Yeah, the actual liquid is easy, it's a technique I've used for water and blood puddles before and may do in some capacity. I'm specifically talking about like, taking a normal wood texture such as those crates there, and making it look like it's actually wet and slick.

Like, some dark brown patches on Color Burn with low opacity help a bit, but the don't really sell the slick look that comes with wet wood. Like I said, working on it, haven't solved it yet.

----------


## Jacktannery

I love that fishery Asken - great work.

----------


## Askren

Always appreciate the kind words, guys. I'm still working on the Fishery, right now I'm focused on dirtying up the work floor by draping seaweed over everything and covering the floor with it, but also building the second half of the map with the ship's interior, which is more difficult than I expected. But good practice because I have a map coming up that's gonna need lots of ship-building. 

Anyway, here's something I threw together over the last day or so. I'm still working on the mud and fences and stuff, but I'm happy with some of the progress.



I've also noticed that more and more, instead of using pre-existing objects from around the internet, and using them as bases to re-build those objects with my own textures and stuff.

EDIT: 
Also, some progress on the Fishery, replaced the older version. I think I may need this to be useable by tonight, so let's hope I can bust out that last details for this half today. Crunch time!

----------


## the$im

The fishery so far makes for an eerie piece of scenery. Looking forward to see the final result :>

----------


## Kennyt

ooooh love the fishery!   very nice!

----------


## Askren

It's been a while without update, because my game schedule kinda slowed down, and sickness and work kinda cut into my schedule of free time.

But, here's what's I've gotten (mostly) finished recently;



Just some updated maps for my use in my current Runelords game. I may eventually get around to doing the outer areas and upper floors (one of which I built, but it was at half-resolution, so I may do it again in a useful ratio), but at the moment I have other things to get done. Also, there's no doors because I add those in Roll20. 

And this is a snippet of something I'm working at, which kind of represents a bunch of somethings. 


A lot of my upcoming maps feature pretty extensive underground/cave sections, and I've really been working on improving how I can make my natural cave areas look better.  Also, my mud is an ongoing project.

----------


## wdmartin

Nice thistletop maps.  I particularly like the Lamashtu statue.  Is that available as an asset someplace?

And as for your experimental caverns, they look good!  Care to share some of your techniques?  I'm particularly interested by the multiple-shelves jutting out of the walls.

::::::::

* **Questions to answer**
(A) In the forum thread, how is Askren dirtying up the work floor of the Fishery?
(B) Which usernames appear as post headers in the forum thread? List each one once.
(C) Copy the forum thread from "I love that" to "lots of ship-building.".

::::::::

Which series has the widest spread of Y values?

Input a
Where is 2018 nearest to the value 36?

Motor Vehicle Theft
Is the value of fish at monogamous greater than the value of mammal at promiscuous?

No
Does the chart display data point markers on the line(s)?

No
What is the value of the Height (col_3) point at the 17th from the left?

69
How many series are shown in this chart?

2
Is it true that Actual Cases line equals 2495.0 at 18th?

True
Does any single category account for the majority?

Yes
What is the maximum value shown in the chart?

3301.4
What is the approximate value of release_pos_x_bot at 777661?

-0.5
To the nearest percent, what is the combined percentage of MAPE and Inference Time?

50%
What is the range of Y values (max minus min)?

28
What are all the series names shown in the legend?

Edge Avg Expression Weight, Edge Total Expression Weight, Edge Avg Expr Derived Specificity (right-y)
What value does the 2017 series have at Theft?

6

::::::::

* **Responses for each task**
(A) By draping seaweed over everything and covering the floor with it.

(B) Jacktannery, Askren, the$im, Kennyt, wdmartin

(C)
I love that fishery Asken - great work.

----------


## Askren

Always appreciate the kind words, guys. I'm still working on the Fishery, right now I'm focused on dirtying up the work floor by draping seaweed over everything and covering the floor with it, but also building the second half of the map with the ship's interior, which is more difficult than I expected. But good practice because I have a map coming up that's gonna need lots of ship-building.